We stop by for a quick lunch at a thehu (a sit-out area where villagers get-together for meetings and evening bonfires) overlooking gorgeous terraced paddy fields. Lunch comprises local delicacies like boiled spinach, red rice and Naga dal served with spicy chilli chutney and wild apple wine.

The pleasure of relishing a simple meal is enhanced by the splendid views and freshness in the crisp mountain air.


We wander the cobbled alleys of the village, waving at curious, rosy-cheeked kids and admiring the traditional architecture of carved gateways and stone walls.

Carved and painted gates in Khonoma village

Houses in the spick-and-span hamlet have small gardens growing colourful flowers as well as vegetables like potatoes and carrots.


There are local homesteads called morungs or bachelor dormitories that are a centre for social, religious and political activities. This is where Nagas get to learn folk music and dance, folk tales and traditions and art work like carvings of figures on stones and wood. What we truly enjoy among all our experiences at the village is watching the young kids play indigenous games like Naga wrestling, stone jumping (jumping to a great height against a stone wall), Cheli/Fula (cane sliding), Kemu Pfuta (a kind of crawling race) and Kara Tsung (stilt bamboo walk race). We return to our camp feeling inspired by the essence and ethos of Khonoma.


The following day, we are set to traverse the villages of Jakhama and Kigwema.
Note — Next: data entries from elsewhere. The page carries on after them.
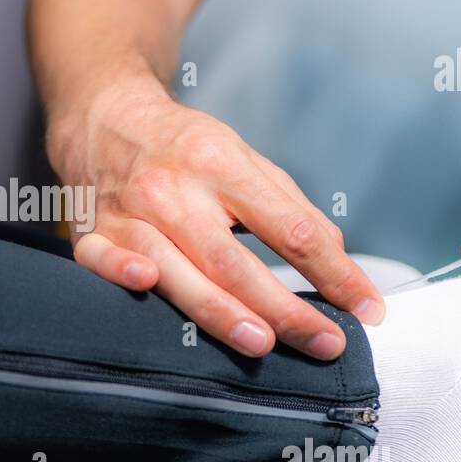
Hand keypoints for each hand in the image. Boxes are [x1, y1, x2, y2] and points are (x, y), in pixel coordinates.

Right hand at [47, 81, 384, 359]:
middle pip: (234, 260)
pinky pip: (100, 258)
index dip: (334, 271)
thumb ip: (288, 208)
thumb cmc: (184, 147)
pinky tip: (145, 284)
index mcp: (221, 165)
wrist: (105, 117)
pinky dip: (120, 271)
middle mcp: (175, 190)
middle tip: (326, 343)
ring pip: (175, 271)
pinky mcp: (93, 232)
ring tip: (262, 343)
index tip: (367, 307)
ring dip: (219, 311)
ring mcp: (130, 213)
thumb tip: (336, 261)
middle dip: (284, 308)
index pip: (289, 228)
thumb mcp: (244, 159)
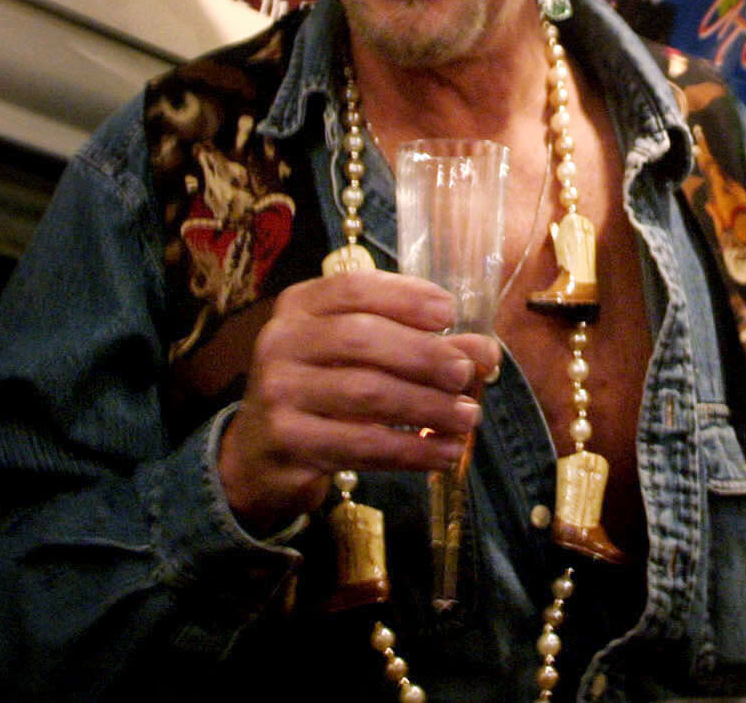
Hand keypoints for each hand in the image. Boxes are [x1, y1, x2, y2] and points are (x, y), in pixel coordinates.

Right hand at [218, 269, 500, 533]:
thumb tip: (485, 351)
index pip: (356, 289)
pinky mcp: (287, 442)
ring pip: (366, 393)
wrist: (260, 455)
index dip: (406, 297)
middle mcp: (281, 342)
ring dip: (427, 406)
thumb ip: (419, 345)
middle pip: (361, 339)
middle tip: (466, 373)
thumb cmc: (324, 390)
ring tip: (468, 417)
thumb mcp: (361, 357)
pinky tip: (444, 453)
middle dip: (423, 355)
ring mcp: (278, 392)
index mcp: (300, 307)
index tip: (450, 312)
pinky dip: (411, 450)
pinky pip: (361, 444)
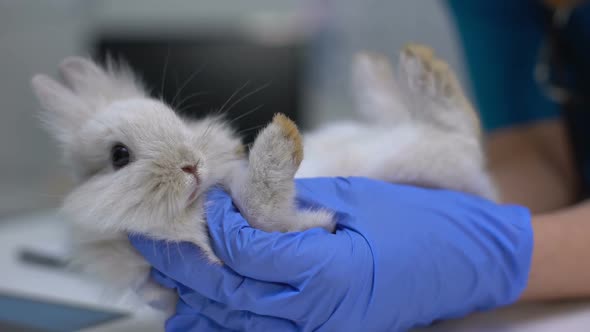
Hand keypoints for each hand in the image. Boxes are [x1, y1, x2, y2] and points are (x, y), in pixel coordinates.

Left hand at [130, 177, 532, 330]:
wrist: (464, 262)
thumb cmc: (417, 222)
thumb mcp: (353, 198)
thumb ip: (291, 201)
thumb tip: (240, 197)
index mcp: (328, 273)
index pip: (245, 252)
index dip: (217, 225)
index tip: (204, 200)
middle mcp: (317, 316)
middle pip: (227, 294)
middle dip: (182, 265)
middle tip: (149, 239)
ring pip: (235, 328)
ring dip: (193, 301)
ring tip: (159, 275)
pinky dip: (225, 325)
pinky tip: (200, 310)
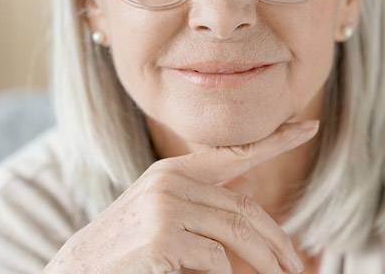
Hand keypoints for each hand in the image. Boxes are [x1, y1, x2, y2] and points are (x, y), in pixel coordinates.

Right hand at [43, 120, 319, 273]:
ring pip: (236, 236)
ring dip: (264, 263)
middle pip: (244, 211)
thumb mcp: (163, 214)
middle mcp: (170, 182)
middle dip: (277, 241)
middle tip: (298, 265)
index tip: (310, 126)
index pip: (235, 154)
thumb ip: (204, 200)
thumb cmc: (125, 247)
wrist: (74, 271)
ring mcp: (165, 209)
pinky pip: (214, 261)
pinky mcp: (162, 239)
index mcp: (173, 172)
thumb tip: (250, 191)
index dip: (276, 140)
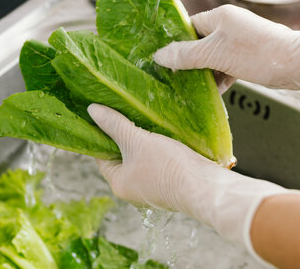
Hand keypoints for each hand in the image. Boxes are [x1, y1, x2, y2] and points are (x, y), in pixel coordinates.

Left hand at [87, 103, 299, 264]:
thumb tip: (92, 110)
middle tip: (125, 111)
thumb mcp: (138, 140)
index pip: (101, 155)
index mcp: (118, 183)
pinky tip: (161, 130)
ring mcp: (151, 187)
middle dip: (124, 135)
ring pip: (140, 157)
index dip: (102, 133)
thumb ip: (115, 125)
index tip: (105, 114)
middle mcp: (132, 189)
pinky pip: (156, 161)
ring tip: (144, 116)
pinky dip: (157, 146)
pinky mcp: (169, 183)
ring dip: (142, 139)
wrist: (207, 187)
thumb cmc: (169, 167)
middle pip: (121, 156)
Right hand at [154, 5, 299, 93]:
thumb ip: (186, 55)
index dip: (175, 42)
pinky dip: (219, 78)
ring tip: (189, 89)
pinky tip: (213, 93)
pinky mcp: (249, 57)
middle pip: (199, 43)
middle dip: (187, 61)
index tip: (162, 60)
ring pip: (212, 57)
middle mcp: (229, 26)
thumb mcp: (216, 55)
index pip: (188, 26)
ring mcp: (240, 42)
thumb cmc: (259, 54)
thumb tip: (159, 56)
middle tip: (173, 78)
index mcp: (220, 17)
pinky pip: (225, 66)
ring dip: (203, 73)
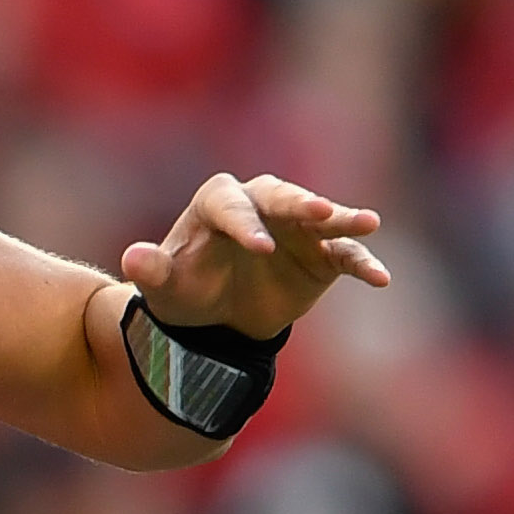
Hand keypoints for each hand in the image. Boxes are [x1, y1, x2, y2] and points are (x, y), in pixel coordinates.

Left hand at [119, 174, 387, 339]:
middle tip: (319, 211)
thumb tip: (132, 260)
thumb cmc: (186, 288)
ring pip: (323, 219)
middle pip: (282, 198)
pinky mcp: (323, 253)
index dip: (244, 226)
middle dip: (299, 204)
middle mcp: (262, 203)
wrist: (218, 315)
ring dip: (345, 219)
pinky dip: (363, 263)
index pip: (232, 207)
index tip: (258, 249)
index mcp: (218, 202)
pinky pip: (345, 255)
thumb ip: (151, 271)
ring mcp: (297, 226)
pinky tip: (381, 278)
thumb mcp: (165, 286)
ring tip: (368, 223)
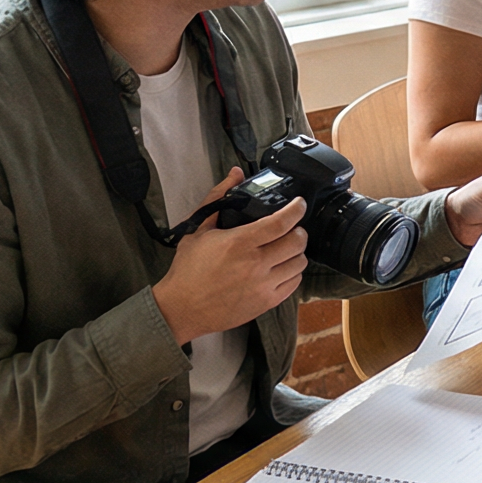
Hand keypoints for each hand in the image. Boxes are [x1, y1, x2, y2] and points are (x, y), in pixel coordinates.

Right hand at [151, 169, 308, 343]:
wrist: (181, 308)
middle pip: (297, 241)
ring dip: (296, 252)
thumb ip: (218, 198)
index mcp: (240, 243)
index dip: (296, 209)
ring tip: (284, 249)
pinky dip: (292, 273)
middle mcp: (256, 264)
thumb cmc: (188, 270)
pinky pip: (294, 283)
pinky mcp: (267, 303)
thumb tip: (236, 173)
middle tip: (290, 228)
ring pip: (300, 263)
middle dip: (298, 230)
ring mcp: (263, 285)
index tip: (299, 204)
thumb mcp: (198, 230)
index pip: (282, 221)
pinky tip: (280, 268)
Our tour in Jakhama begins at a kharu, or a large ceremonial gate which is the entrance to the village. It greets you with the sign “Welcome to Jakhama”. An endless stretch of paddy fields instantly soothes the mind and soul.

As we weave through the village, we notice the walls of houses riddled with bullet marks from World War II and revel in the beauty of the ochre yellow landscape. Paddy fields wear this earthy colour during the harvesting season.

At the riverbanks, we observe the Angamis fish and farm in their traditional ways. On our way back to the camp, the quaint village of Kigwema makes for a quick stop. In 1944, the Japanese forces came to Kigwema on their way to attack Kohima, and were provided shelter by the villagers. We enter some of the oldest, traditional houses decorated with impressive wooden pillars, folk art and skulls and horns of animals.


Around a corner, there is a group of wrinkled men gathered at a thehu, indulging in a hearty laugh with a glass of khie or rice beer in hand. The simple pleasures of life, aren’t they! The sight makes us wonder whether city dwellers could ever prioritise delightful idleness over busyness of the rate race!

Direct flights connect Dimapur airport to Guwahati and Kolkata and connections can be made from all other airports in India including Mumbai and Delhi.